(TASK INPUTS Opens)

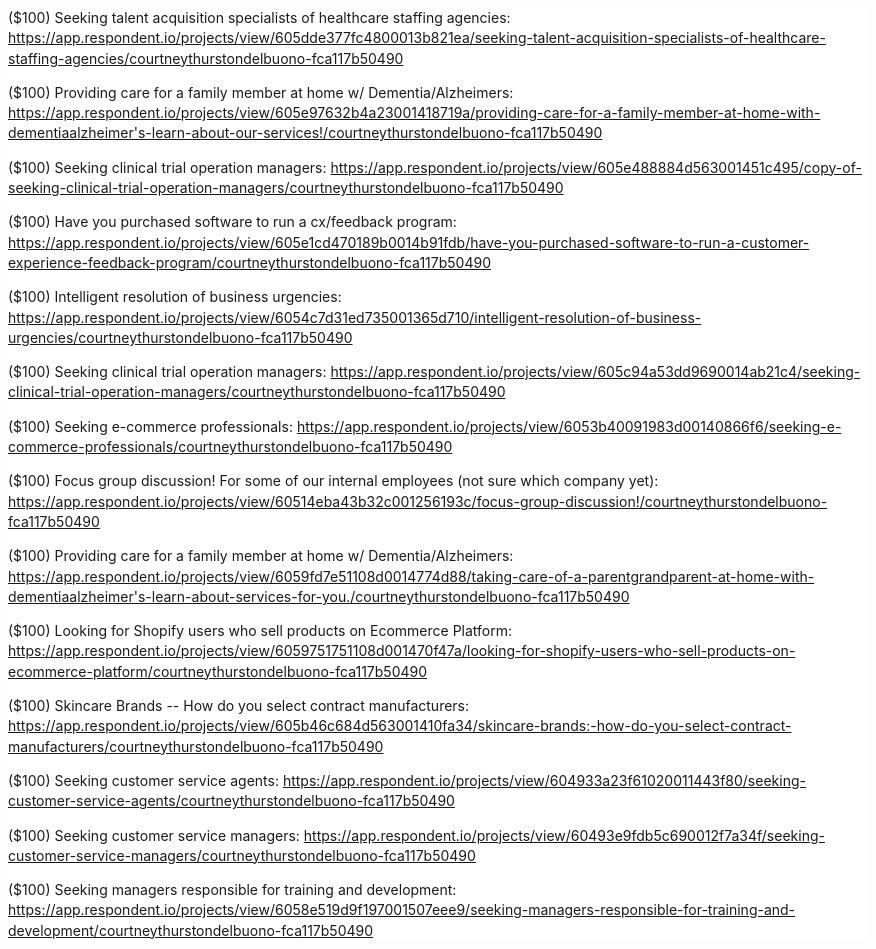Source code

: ($100) Seeking talent acquisition specialists of healthcare staffing agencies:
https://app.respondent.io/projects/view/605dde377fc4800013b821ea/seeking-talent-acquisition-specialists-of-healthcare-staffing-agencies/courtneythurstondelbuono-fca117b50490

($100) Providing care for a family member at home w/ Dementia/Alzheimers:
https://app.respondent.io/projects/view/605e97632b4a23001418719a/providing-care-for-a-family-member-at-home-with-dementiaalzheimer's-learn-about-our-services!/courtneythurstondelbuono-fca117b50490

($100) Seeking clinical trial operation managers:
https://app.respondent.io/projects/view/605e488884d563001451c495/copy-of-seeking-clinical-trial-operation-managers/courtneythurstondelbuono-fca117b50490

($100) Have you purchased software to run a cx/feedback program:
https://app.respondent.io/projects/view/605e1cd470189b0014b91fdb/have-you-purchased-software-to-run-a-customer-experience-feedback-program/courtneythurstondelbuono-fca117b50490

($100) Intelligent resolution of business urgencies:
https://app.respondent.io/projects/view/6054c7d31ed735001365d710/intelligent-resolution-of-business-urgencies/courtneythurstondelbuono-fca117b50490

($100) Seeking clinical trial operation managers:
https://app.respondent.io/projects/view/605c94a53dd9690014ab21c4/seeking-clinical-trial-operation-managers/courtneythurstondelbuono-fca117b50490

($100) Seeking e-commerce professionals:
https://app.respondent.io/projects/view/6053b40091983d00140866f6/seeking-e-commerce-professionals/courtneythurstondelbuono-fca117b50490

($100) Focus group discussion! For some of our internal employees (not sure which company yet):
https://app.respondent.io/projects/view/60514eba43b32c001256193c/focus-group-discussion!/courtneythurstondelbuono-fca117b50490

($100) Providing care for a family member at home w/ Dementia/Alzheimers:
https://app.respondent.io/projects/view/6059fd7e51108d0014774d88/taking-care-of-a-parentgrandparent-at-home-with-dementiaalzheimer's-learn-about-services-for-you./courtneythurstondelbuono-fca117b50490

($100) Looking for Shopify users who sell products on Ecommerce Platform:
https://app.respondent.io/projects/view/6059751751108d001470f47a/looking-for-shopify-users-who-sell-products-on-ecommerce-platform/courtneythurstondelbuono-fca117b50490

($100) Skincare Brands -- How do you select contract manufacturers:
https://app.respondent.io/projects/view/605b46c684d563001410fa34/skincare-brands:-how-do-you-select-contract-manufacturers/courtneythurstondelbuono-fca117b50490

($100) Seeking customer service agents:
https://app.respondent.io/projects/view/604933a23f61020011443f80/seeking-customer-service-agents/courtneythurstondelbuono-fca117b50490

($100) Seeking customer service managers:
https://app.respondent.io/projects/view/60493e9fdb5c690012f7a34f/seeking-customer-service-managers/courtneythurstondelbuono-fca117b50490

($100) Seeking managers responsible for training and development:
https://app.respondent.io/projects/view/6058e519d9f197001507eee9/seeking-managers-responsible-for-training-and-development/courtneythurstondelbuono-fca117b50490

(TASK INPUTS Closes)

### YOUR ASSIGNMENT
Copy every line of the data that carries the word "resolution".

### RESPONSE
($100) Intelligent resolution of business urgencies:
https://app.respondent.io/projects/view/6054c7d31ed735001365d710/intelligent-resolution-of-business-urgencies/courtneythurstondelbuono-fca117b50490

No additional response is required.